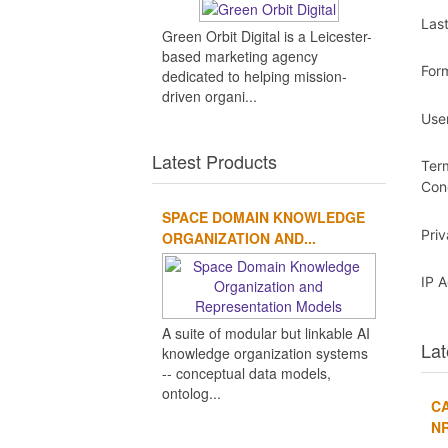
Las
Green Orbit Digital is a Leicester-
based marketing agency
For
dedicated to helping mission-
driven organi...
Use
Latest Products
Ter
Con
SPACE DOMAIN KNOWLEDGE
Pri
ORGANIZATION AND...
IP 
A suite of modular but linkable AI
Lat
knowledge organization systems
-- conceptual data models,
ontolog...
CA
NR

☆ ☆ ☆ ☆

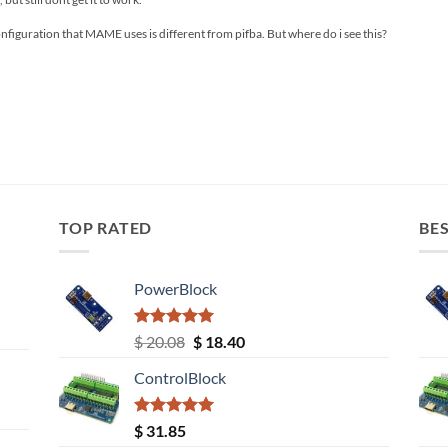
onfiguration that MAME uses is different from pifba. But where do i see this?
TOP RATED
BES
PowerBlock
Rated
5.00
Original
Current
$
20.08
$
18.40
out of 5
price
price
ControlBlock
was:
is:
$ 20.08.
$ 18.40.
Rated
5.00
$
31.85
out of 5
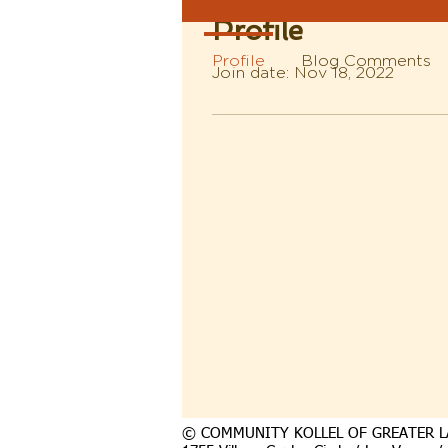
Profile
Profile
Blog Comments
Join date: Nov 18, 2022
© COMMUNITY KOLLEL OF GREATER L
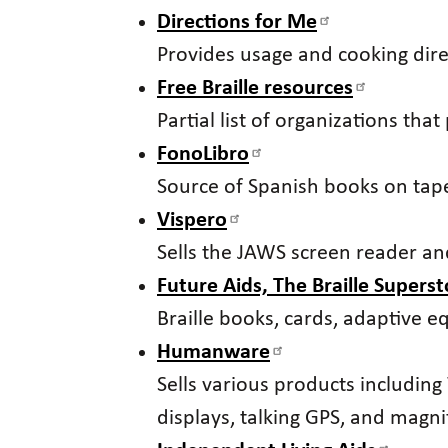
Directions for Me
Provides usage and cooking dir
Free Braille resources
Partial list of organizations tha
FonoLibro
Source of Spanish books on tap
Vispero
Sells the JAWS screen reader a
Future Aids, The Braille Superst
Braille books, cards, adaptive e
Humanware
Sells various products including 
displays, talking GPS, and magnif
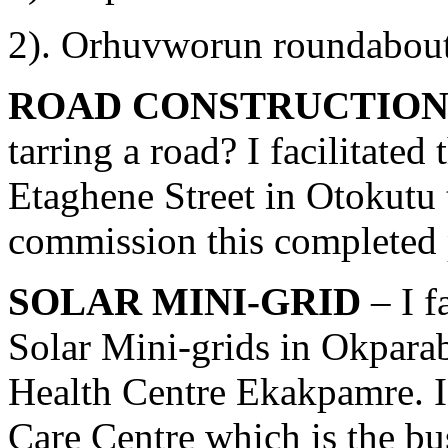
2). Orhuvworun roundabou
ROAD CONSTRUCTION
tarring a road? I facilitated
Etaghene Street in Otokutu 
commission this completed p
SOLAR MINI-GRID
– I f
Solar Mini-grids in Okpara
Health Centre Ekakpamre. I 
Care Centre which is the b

☆ ☆ ☆ ☆

### Task objective
Reproduce each line above that contains "Sells".

### Solution below
Sells the JAWS screen reader a
Sells various products including 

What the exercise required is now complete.